Axiom’s math engine produces solutions to four long-standing problems.
Source: Wired Staff; Getty Images.

 

A new wave of artificial intelligence has pushed into territory scientists once thought of as off-limits. According to Wired.com, an AI startup named Axiom has developed a system called AxiomProver that recently produced solutions to four mathematical problems that had remained unsolved despite years of work by experts.

The breakthrough came after mathematician Dawei Chen and his colleague Quentin Gendron left one problem as a conjecture because traditional methods failed to deliver a proof. At a conference, Chen encountered Axiom co-founder Ken Ono, who used AxiomProver to derive a proof the next day. The system identified a connection to a 19th-century numerical phenomenon that had eluded human researchers and verified its result using the formal Lean proof language, a tool for ensuring mathematical rigor.

That proof is just one piece of Axiom’s recent success. Among the four problems the AI tackled is Fel’s Conjecture, an algebraic geometry challenge tied to formulas from Indian mathematician Srinivasa Ramanujan’s notebook. In that case, AxiomProver didn’t just fill a gap in a human attempt; it constructed and verified the complete proof autonomously. Other victories by the system span areas such as probability in number theory and techniques originally developed around the famed Fermat’s Last Theorem.

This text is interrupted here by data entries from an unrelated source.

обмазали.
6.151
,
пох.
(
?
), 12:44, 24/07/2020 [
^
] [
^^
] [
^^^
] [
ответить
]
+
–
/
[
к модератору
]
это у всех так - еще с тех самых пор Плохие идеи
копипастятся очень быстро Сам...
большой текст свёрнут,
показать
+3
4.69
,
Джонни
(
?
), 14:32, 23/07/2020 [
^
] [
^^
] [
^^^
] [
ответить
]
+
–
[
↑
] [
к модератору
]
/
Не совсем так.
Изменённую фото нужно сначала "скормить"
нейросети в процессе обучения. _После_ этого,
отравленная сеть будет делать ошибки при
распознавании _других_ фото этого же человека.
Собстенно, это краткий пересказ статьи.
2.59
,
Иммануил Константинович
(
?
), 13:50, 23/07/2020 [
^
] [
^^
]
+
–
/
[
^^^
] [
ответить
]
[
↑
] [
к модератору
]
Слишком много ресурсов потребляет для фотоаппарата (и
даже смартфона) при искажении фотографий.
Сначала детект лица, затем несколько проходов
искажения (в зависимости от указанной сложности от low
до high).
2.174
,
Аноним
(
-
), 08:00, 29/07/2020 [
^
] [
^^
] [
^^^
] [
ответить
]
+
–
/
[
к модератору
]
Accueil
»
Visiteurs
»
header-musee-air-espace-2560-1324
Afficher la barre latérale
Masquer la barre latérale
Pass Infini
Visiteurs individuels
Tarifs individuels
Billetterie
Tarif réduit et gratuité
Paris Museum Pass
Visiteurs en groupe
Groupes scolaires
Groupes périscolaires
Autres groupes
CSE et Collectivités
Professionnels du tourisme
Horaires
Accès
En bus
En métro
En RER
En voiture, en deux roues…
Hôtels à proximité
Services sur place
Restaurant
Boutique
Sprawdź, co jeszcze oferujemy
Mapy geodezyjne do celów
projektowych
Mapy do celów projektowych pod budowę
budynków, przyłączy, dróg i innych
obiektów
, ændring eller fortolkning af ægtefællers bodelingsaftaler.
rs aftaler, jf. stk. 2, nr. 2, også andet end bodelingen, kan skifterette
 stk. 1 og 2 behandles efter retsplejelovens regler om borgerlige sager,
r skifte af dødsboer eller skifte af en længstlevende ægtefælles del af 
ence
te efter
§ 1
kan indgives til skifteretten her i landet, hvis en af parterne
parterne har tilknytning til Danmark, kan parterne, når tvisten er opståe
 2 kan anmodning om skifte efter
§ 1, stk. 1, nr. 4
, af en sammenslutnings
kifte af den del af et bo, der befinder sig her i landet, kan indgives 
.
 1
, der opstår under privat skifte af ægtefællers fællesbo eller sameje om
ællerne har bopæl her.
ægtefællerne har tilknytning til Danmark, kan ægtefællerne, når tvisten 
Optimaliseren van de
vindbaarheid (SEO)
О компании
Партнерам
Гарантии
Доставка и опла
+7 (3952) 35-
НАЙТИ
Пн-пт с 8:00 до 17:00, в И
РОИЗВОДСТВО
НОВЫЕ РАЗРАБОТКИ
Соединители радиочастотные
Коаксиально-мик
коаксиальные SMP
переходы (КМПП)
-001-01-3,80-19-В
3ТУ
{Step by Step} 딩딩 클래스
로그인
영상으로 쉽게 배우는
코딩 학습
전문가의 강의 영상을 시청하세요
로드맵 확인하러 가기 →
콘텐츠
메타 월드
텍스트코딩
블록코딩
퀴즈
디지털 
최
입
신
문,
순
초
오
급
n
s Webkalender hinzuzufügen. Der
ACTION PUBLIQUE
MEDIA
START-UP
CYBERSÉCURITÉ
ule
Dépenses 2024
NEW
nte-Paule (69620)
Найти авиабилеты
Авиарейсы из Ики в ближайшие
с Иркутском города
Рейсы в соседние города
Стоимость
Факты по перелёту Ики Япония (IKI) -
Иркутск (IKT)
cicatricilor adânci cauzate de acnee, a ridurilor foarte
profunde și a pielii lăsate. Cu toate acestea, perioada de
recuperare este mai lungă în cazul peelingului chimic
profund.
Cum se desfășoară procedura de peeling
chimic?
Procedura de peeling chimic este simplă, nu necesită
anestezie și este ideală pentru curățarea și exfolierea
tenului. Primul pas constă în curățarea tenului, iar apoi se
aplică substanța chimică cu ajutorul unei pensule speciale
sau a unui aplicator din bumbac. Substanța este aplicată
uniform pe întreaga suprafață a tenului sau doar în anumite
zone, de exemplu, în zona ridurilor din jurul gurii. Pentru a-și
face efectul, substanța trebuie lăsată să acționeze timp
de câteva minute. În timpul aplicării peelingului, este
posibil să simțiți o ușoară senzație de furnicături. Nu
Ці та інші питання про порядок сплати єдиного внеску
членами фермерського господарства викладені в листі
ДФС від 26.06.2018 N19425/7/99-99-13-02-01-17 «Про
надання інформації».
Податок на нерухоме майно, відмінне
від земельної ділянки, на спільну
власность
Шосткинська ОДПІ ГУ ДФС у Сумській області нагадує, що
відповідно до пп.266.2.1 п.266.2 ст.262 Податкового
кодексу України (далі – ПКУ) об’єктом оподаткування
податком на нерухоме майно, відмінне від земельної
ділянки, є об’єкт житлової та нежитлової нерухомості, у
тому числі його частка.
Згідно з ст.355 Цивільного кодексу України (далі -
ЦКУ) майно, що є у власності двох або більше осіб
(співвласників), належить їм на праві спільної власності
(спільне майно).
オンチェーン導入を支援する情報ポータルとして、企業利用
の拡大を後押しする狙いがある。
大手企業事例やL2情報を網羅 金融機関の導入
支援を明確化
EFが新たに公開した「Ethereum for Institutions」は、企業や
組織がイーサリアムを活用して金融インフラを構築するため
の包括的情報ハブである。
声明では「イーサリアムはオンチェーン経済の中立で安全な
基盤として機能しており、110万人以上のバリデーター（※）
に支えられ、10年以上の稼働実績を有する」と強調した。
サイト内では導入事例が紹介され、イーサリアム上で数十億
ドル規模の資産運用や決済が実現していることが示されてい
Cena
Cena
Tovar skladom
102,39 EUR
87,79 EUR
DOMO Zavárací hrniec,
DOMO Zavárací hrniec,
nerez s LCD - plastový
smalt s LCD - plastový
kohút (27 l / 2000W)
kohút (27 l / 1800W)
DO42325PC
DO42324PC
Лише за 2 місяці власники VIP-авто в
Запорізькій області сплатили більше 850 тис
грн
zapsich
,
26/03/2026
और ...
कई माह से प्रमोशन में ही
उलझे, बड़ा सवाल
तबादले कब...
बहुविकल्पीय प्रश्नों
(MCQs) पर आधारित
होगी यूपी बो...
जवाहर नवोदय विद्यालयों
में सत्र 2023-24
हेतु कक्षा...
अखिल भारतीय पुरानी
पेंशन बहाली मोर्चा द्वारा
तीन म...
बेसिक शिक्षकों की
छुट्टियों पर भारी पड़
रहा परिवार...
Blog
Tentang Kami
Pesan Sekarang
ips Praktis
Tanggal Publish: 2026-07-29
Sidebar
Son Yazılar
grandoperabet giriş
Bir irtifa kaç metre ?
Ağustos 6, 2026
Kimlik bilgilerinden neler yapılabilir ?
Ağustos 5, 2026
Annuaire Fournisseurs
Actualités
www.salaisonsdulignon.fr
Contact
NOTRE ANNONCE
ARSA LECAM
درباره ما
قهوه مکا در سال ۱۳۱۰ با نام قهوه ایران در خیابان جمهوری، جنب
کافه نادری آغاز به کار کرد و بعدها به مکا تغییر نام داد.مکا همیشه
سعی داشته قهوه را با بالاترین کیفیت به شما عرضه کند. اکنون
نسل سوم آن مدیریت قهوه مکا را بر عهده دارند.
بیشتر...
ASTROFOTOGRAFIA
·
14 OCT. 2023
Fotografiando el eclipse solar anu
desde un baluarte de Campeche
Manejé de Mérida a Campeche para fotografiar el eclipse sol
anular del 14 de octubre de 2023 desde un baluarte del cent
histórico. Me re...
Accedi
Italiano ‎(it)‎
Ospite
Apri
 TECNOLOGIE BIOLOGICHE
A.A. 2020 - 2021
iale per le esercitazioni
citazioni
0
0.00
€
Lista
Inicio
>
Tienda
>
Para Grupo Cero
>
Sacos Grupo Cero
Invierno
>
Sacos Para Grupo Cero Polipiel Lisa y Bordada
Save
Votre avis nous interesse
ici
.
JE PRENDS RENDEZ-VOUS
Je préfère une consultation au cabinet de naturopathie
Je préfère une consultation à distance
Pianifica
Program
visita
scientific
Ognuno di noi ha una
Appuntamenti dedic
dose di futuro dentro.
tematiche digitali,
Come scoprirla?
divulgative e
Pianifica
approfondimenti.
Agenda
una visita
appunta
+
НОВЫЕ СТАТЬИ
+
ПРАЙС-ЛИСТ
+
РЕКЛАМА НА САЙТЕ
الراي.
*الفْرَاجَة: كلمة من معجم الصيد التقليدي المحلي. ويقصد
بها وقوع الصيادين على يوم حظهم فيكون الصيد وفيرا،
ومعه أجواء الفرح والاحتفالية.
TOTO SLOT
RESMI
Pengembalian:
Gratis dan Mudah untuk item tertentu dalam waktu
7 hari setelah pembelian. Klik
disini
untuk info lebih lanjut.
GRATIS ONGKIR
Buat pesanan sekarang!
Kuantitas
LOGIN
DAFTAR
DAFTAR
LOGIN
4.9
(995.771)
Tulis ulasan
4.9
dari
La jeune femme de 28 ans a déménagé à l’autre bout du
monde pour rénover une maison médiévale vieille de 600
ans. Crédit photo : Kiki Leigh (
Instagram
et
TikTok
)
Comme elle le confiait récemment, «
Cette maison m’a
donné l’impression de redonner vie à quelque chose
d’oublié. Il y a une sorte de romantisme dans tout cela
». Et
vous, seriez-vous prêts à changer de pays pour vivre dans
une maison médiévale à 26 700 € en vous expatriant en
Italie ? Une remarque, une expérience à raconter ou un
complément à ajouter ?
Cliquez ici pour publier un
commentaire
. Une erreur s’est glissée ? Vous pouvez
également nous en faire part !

What sets AxiomProver apart from standard large language models is its combination of generative reasoning and formal verification. Rather than relying only on pattern matching from training data, the engine can construct proofs that meet the exacting standards of professional mathematics. Researchers involved describe this as a shift in how AI can augment scientific discovery rather than replace mathematicians, offering a tool that expands what’s tractable in research.

Beyond pure mathematics, the techniques behind AxiomProver could influence fields that depend on provable correctness, such as cybersecurity and software verification. For now, the achievement underscores a broader trend: AI systems are inching toward genuine reasoning in domains once considered uniquely human.